Web page edit records:
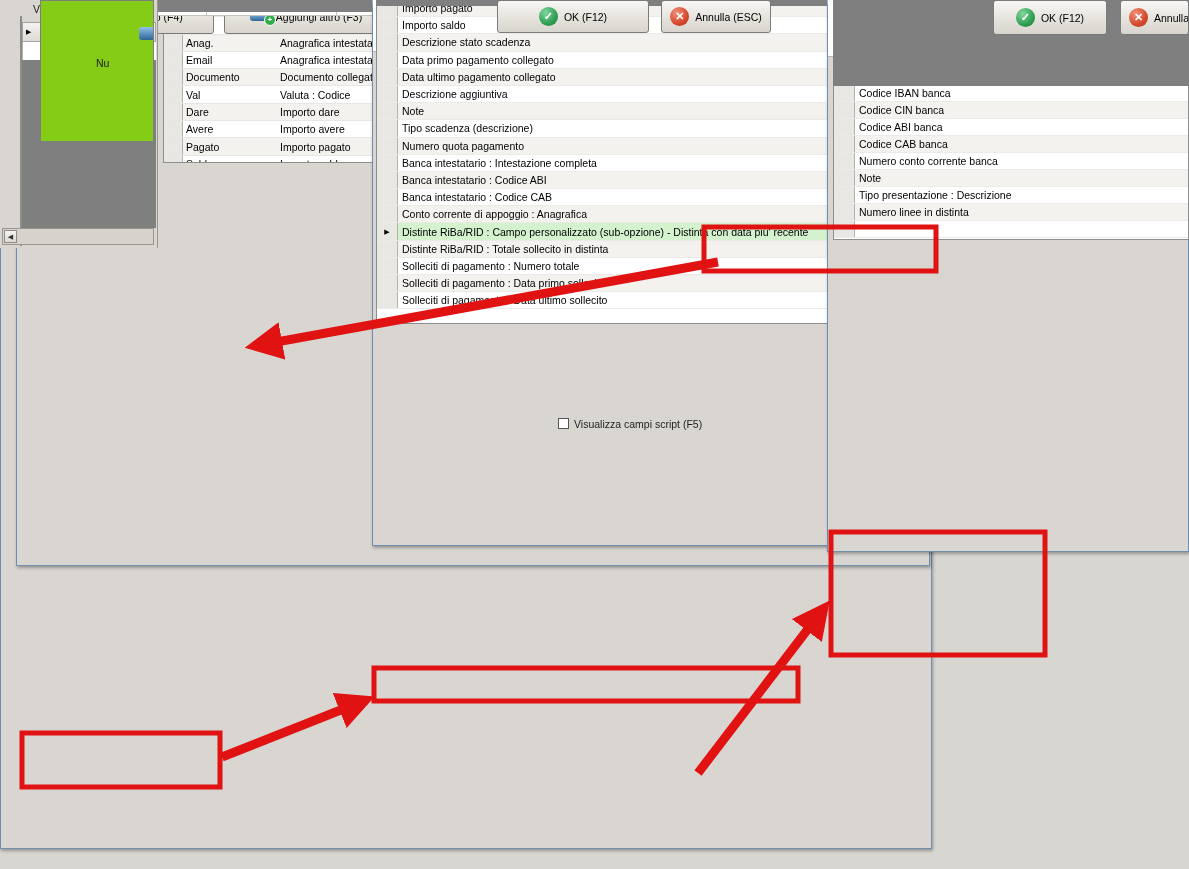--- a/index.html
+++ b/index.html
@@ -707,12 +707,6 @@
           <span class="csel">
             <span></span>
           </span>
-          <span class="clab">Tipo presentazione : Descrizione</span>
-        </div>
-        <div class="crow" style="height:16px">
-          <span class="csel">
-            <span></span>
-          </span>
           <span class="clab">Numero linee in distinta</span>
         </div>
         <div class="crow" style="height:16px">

Task to complete:
Within the data above, pick out all lines holding the word "span".

Result of this task:
           <span class="csel">
             <span></span>
           </span>
-          <span class="clab">Tipo presentazione : Descrizione</span>
-          <span class="csel">
-            <span></span>
-          </span>
           <span class="clab">Numero linee in distinta</span>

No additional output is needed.